Black phosphorus is obtained from white phosphorus under conditions of high pressure and elevated temperature. The material has a layered structure and resembles graphite in appearance and properties. However, unlike graphite, it is a good semiconductor.
“Phosphorene is a monolayer of black phosphorus with interesting physical properties (high anisotropic electrical and thermal conductivity, flexible band gap variability depending on the number of layers), which makes it a promising material for use in various fields of optoelectronics (transistors, inverters, flexible electronics, solar panels). Unfortunately, one of its main problems is instability in the environment. Unlike its volumetric analogue, which is almost immune to external conditions, phosphorene quickly begins to attach oxygen from the air and degrades within a few hours. As one of the strategies for improving the stability of phosphorene, mechanism of fluorination was proposed. Over the past five years, scientists have proposed several theoretically possible options for such a “coupling”. An experiment was conducted that showed a significant increase in the stability of phosphorus in ambient conditions after fluorination. However, the features of the obtained material structure remained unexplained.
Using various theoretical approaches, my colleagues and I showed that the previously proposed structures of “stabilized” phosphorus were actually unstable. It is known that phosphorus is able to form compounds with 3 or 5 fluorine atoms. Our calculations also confirmed that the characteristic coordination of the phosphorus atom in the PF system is 3 or 5. By sequential addition of atoms, it was possible to identify the most effective and really working mechanism by which fluorine atoms should attach to the surface of phosphorene. Thus, we have determined the type of structures that are likely to have been obtained by our predecessors in the above-mentioned experiment," — said Artem Kuklin, a research fellow of SibFU.

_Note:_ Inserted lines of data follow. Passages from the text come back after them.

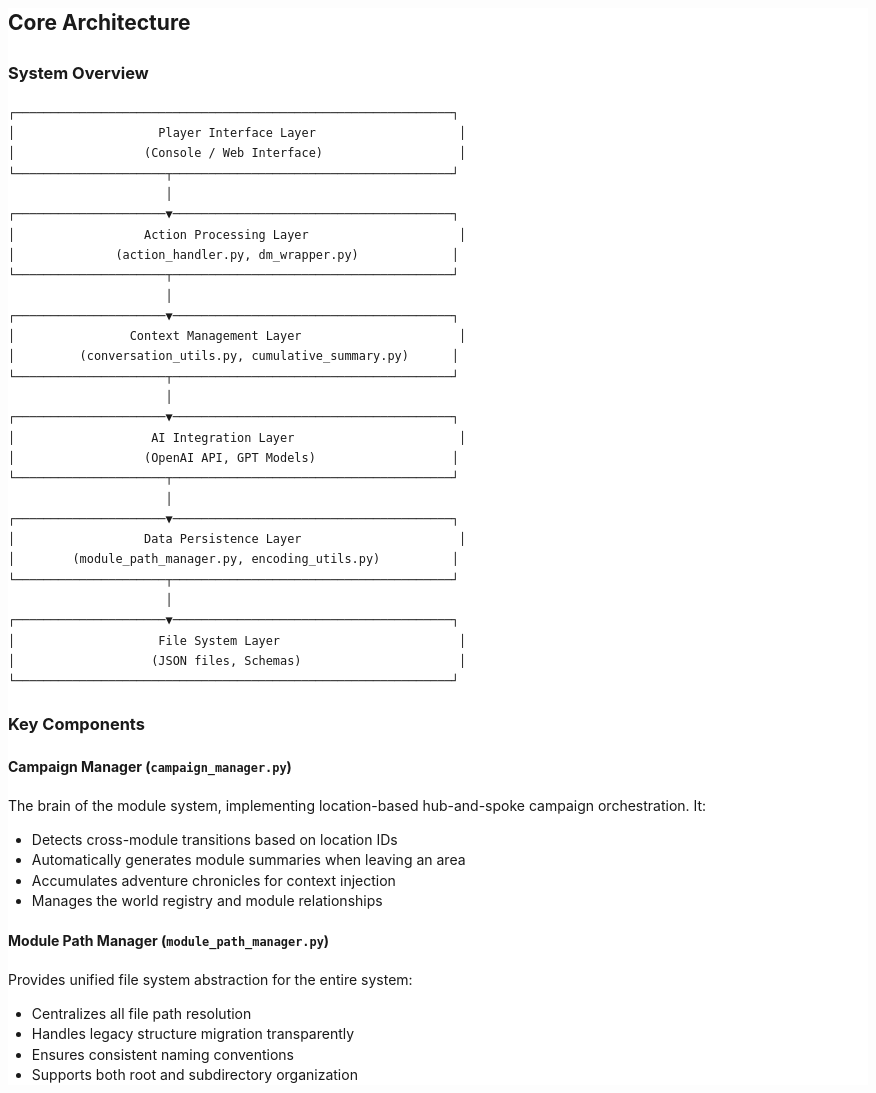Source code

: ## Core Architecture

### System Overview

```
┌─────────────────────────────────────────────────────────────┐
│                    Player Interface Layer                    │
│                  (Console / Web Interface)                   │
└─────────────────────┬───────────────────────────────────────┘
                      │
┌─────────────────────▼───────────────────────────────────────┐
│                  Action Processing Layer                     │
│              (action_handler.py, dm_wrapper.py)             │
└─────────────────────┬───────────────────────────────────────┘
                      │
┌─────────────────────▼───────────────────────────────────────┐
│                Context Management Layer                      │
│         (conversation_utils.py, cumulative_summary.py)      │
└─────────────────────┬───────────────────────────────────────┘
                      │
┌─────────────────────▼───────────────────────────────────────┐
│                   AI Integration Layer                       │
│                  (OpenAI API, GPT Models)                   │
└─────────────────────┬───────────────────────────────────────┘
                      │
┌─────────────────────▼───────────────────────────────────────┐
│                  Data Persistence Layer                      │
│        (module_path_manager.py, encoding_utils.py)          │
└─────────────────────┬───────────────────────────────────────┘
                      │
┌─────────────────────▼───────────────────────────────────────┐
│                    File System Layer                         │
│                   (JSON files, Schemas)                      │
└─────────────────────────────────────────────────────────────┘
```

### Key Components

#### **Campaign Manager** (`campaign_manager.py`)
The brain of the module system, implementing location-based hub-and-spoke campaign orchestration. It:
- Detects cross-module transitions based on location IDs
- Automatically generates module summaries when leaving an area
- Accumulates adventure chronicles for context injection
- Manages the world registry and module relationships

#### **Module Path Manager** (`module_path_manager.py`)
Provides unified file system abstraction for the entire system:
- Centralizes all file path resolution
- Handles legacy structure migration transparently
- Ensures consistent naming conventions
- Supports both root and subdirectory organization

Scientists note that the materials formed by the predicted mechanism are really stable and have increased antioxidant ability (that is, they are not quickly degradable) and their electronic properties, which do not differ much from the properties of pure phosphorus, provide the possibility of their practical application in optoelectronic devices, i.e. transistors, solar panels, flexible electronics, LEDs, photosensors, biomedical devices, optical devices for storing and transmitting information, etc.
Apart from the scientists from Siberian Federal University, researchers from the Royal Institute of Technology (Sweden), Henan University (China) and Khmelnitsky Cherkassy National University took part in this research.
The study was supported by the Ministry of Science and Higher Education of the Russian Federation and the Siberian Federal University (Grant No. 16.1455.2017 / ПЧ).